認定こども園は,就学前の教育と保育を一体として捉え,一貫して提供するための施設ですが,いくつかのタイプに分かれており,市内には次の3種類の認定こども園があります。
(1) 幼保連携型認定こども園
施設の名称に「幼稚園」となくても,幼稚園と同じく,学校として子どもの教育と保育を行います。当然,保育所の性質も持っています。
(2) 保育所型認定こども園
児童福祉法上では保育所ですが,保育が必要な子ども以外の子どもも受け入れるなど,幼稚園的な機能を備える施設です。
(3) 幼稚園型認定こども園
学校教育法に基づく学校(幼稚園)ですが,保育が必要な子どものための保育時間を確保するなど,保育所的な機能を備えている施設です。
4 保育所保育指針について
保育所の保育については,厚生労働省が定める「保育所保育指針」に次のような内容が記されています。全ての保育所がこの内容に沿って取り組んでいます。

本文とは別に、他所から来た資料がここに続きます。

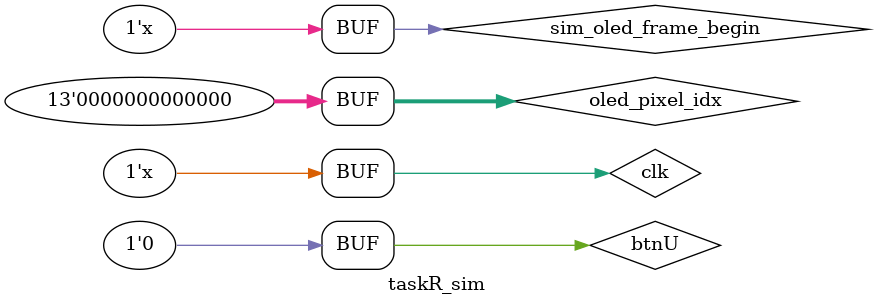
<source format=v>
`timescale 1ns / 1ps


module taskR_sim(

    );
    reg clk, btnU;
    reg [12:0] oled_pixel_idx = 0; //0 to 6143]
    reg sim_oled_frame_begin = 0;
    wire [7:0] JB;

    Top_Student uut (
        .clk(clk),
        .btnU(btnU), 
        // .sim_oled_pixel_index(oled_pixel_idx),
        .sim_oled_frame_begin(sim_oled_frame_begin),
        .JB(JB)
    );

    initial begin
        clk = 0;
        btnU = 0;
        sim_oled_frame_begin = 0;
    end

    always #2 sim_oled_frame_begin = ~sim_oled_frame_begin;
    always #1 clk = ~clk; // Toggle clock every 5 time units
    // always @(posedge clk) begin
    //     //make oled_pixel_idx count from 0 to 6143 every clk cycle
    //     if (oled_pixel_idx < 6143) begin
    //         oled_pixel_idx = oled_pixel_idx + 1;
    //     end else begin
    //         oled_pixel_idx = 0;
    //     end
    // end
endmodule

</source>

- 保育所としての基本原則や,子どもが幼児期の終わりまでに育ってほしい姿に関すること
- 子どもの年齢に応じた保育のねらいや保育内容に関すること
- 食育や,子どもの健康と安全に関すること
- 子育て支援に関すること
- 職員の資質の向上に関すること
(参考)
5 保育所の魅力って何?
■ 子どもにとっての魅力
保育所は,子どもの福祉を積極的に増進することに「最もふさわしい生活の場」であることが求められているところです。子どもたち一人ひとりの心と体が健やかに成長し,発達する環境を保障します。
保育所の保育士は,常に専門性の向上に努め,豊かな愛情をもって子どもと関わっており,幼児期において,愛情に支えられた安全な環境の下,心と体を十分に働かせて生活した子どもには,生涯を通じて健康で安全な生活を営む基盤が培われます。
■ 保護者にとっての魅力
地域社会や家庭において,身近に相談相手がなく,子育て家庭が孤立しがちとなっている状況において,保育所は,安心・安全な環境をもって,子育て支援の視点で親子を温かく受け入れる施設です。
■ 保育所で働く魅力
保育所は,子どもへの愛情と子どもたちの喜び,笑顔があふれる職場です。
保育所の保育士は,たくさんの子どもたちと毎日一緒に生活し,ともに喜び,さまざまな感動を共有する中で,子どもの成長に寄り添いながら,多くの笑顔に出会える仕事です。